Work request:
From the entries below, copy out every line with "team" in it.

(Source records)
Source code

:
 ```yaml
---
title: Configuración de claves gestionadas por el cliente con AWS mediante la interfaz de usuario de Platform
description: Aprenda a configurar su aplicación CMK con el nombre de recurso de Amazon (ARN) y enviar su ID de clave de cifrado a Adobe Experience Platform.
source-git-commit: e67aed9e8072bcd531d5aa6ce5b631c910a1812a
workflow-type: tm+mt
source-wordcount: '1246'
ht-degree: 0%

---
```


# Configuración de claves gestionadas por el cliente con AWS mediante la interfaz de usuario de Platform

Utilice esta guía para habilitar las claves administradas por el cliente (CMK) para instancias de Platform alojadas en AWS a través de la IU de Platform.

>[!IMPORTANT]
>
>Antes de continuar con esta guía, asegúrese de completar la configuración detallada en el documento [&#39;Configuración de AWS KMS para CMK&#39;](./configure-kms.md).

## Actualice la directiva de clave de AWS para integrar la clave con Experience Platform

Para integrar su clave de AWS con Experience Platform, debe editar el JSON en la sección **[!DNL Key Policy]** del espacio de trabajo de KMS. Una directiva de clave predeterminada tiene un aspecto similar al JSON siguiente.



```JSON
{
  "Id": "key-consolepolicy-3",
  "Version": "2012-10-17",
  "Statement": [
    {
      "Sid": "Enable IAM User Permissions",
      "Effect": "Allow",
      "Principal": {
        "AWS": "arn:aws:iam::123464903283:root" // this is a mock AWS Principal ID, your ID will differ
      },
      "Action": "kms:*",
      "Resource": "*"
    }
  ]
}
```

...

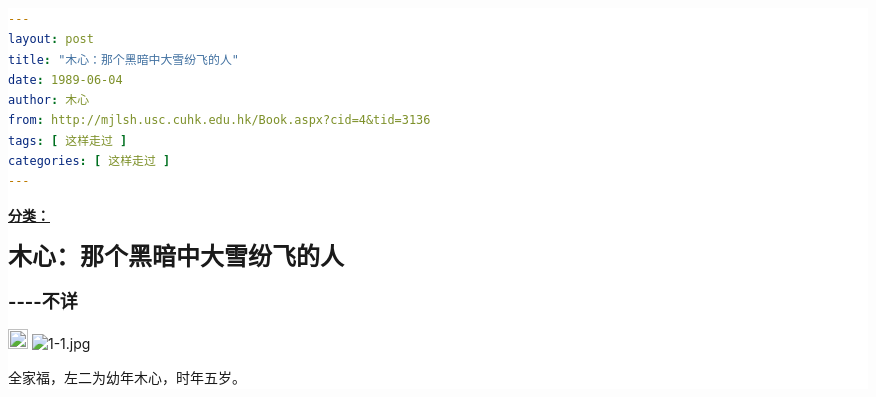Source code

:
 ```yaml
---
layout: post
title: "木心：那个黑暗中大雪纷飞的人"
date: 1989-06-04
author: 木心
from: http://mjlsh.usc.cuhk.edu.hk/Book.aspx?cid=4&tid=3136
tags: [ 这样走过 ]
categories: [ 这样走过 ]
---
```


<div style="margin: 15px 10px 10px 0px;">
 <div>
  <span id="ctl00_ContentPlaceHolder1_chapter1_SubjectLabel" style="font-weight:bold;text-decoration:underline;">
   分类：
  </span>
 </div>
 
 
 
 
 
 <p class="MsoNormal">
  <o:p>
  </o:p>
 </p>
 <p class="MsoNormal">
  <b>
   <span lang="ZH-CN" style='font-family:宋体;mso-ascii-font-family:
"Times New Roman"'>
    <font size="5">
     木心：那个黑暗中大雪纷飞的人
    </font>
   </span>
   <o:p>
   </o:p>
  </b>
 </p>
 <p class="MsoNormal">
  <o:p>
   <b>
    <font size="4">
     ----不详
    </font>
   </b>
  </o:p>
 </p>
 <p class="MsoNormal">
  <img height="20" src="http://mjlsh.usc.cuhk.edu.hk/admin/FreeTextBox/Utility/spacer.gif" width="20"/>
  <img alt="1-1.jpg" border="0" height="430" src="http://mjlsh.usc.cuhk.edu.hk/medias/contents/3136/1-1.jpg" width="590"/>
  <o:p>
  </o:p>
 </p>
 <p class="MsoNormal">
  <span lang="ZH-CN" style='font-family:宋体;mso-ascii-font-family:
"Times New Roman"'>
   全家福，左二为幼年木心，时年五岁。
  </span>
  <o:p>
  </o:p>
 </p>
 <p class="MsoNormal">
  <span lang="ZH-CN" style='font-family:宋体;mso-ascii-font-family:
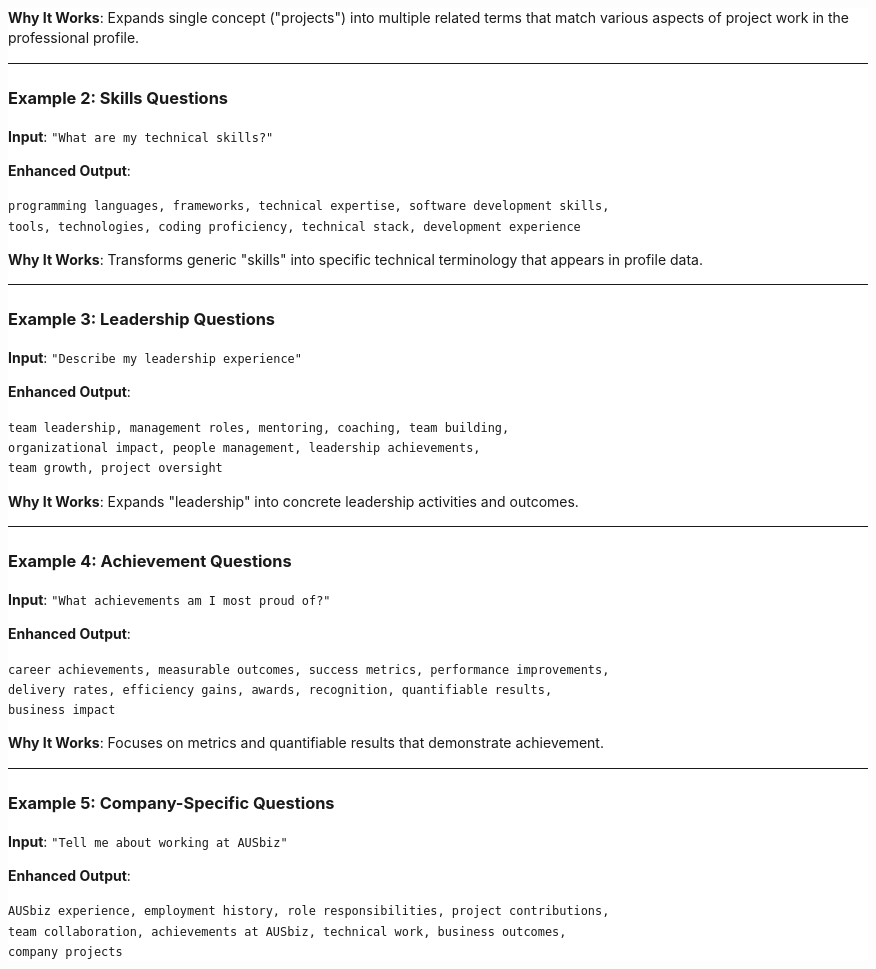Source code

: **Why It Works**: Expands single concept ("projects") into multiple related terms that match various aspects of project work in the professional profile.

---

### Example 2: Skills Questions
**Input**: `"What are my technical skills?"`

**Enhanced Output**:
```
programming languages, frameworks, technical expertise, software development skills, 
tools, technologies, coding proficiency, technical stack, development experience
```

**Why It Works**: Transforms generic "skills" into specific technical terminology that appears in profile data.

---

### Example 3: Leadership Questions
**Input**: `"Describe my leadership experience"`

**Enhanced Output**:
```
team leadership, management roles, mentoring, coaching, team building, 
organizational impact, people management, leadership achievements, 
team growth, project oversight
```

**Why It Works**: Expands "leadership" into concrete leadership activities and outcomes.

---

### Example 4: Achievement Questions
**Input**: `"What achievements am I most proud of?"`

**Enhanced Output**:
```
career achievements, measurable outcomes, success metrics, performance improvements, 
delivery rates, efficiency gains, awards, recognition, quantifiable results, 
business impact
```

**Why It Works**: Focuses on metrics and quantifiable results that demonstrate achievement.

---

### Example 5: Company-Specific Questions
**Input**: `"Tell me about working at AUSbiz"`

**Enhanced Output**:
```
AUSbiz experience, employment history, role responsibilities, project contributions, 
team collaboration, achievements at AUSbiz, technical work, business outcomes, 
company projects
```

---

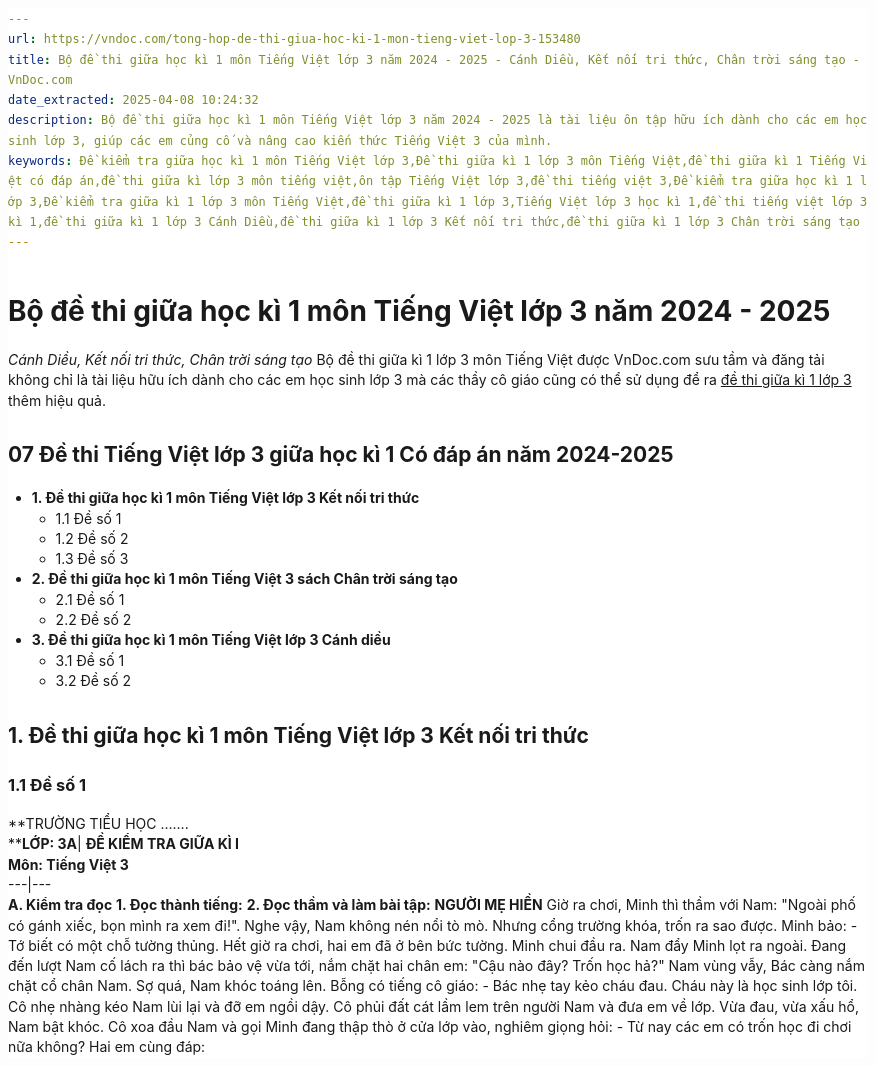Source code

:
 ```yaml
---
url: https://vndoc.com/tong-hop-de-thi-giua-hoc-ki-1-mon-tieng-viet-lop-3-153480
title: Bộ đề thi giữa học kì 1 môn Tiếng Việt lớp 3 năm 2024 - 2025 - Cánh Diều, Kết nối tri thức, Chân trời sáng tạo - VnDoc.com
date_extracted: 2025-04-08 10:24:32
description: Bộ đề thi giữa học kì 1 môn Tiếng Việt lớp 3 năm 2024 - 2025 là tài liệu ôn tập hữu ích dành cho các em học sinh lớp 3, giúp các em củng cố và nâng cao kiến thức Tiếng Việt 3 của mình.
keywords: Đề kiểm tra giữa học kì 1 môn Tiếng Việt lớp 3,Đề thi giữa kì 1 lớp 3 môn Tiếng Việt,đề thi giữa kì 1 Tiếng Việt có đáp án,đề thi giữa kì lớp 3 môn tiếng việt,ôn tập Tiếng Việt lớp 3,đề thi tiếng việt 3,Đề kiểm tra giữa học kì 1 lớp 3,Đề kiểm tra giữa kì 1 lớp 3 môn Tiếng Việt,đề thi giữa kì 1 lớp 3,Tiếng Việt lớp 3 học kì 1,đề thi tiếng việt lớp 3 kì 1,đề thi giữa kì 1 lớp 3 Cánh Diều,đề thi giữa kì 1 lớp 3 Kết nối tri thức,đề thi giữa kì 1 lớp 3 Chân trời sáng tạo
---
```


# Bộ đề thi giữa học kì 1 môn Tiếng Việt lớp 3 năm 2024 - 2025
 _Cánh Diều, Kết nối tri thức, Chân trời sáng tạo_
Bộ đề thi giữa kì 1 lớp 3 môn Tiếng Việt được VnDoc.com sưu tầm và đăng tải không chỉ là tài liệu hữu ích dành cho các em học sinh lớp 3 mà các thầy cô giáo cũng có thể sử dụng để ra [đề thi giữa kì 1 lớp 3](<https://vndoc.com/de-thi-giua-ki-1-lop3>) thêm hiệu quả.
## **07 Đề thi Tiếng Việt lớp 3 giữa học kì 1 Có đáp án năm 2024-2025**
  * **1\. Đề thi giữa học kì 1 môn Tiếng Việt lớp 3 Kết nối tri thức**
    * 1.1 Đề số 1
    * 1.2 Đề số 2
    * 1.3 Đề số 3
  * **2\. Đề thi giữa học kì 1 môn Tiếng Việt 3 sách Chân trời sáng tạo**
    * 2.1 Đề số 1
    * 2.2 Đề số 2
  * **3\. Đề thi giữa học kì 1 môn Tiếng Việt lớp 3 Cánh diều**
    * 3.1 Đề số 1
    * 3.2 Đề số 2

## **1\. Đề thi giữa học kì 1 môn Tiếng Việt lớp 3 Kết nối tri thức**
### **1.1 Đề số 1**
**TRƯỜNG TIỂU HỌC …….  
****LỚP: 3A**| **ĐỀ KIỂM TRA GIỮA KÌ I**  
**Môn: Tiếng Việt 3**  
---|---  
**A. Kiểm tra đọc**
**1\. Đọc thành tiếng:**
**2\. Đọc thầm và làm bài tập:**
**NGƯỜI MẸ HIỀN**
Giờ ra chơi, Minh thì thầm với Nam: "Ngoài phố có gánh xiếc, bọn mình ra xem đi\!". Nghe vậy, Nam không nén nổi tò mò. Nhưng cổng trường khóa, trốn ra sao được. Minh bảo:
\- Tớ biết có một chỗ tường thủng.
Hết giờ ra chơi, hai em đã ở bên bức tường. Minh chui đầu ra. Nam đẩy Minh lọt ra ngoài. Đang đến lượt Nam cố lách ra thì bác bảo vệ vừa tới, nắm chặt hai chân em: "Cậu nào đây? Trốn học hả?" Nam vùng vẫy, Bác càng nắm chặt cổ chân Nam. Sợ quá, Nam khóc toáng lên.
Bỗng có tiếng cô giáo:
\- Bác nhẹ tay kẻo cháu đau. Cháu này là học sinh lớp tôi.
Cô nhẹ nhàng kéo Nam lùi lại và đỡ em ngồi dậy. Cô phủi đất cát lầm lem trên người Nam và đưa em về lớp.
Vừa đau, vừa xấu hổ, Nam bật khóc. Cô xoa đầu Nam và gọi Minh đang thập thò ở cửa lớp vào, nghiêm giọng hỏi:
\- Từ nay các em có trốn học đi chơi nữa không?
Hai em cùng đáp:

Answer to this problem:
team leadership, management roles, mentoring, coaching, team building, 
team growth, project oversight
team collaboration, achievements at AUSbiz, technical work, business outcomes, 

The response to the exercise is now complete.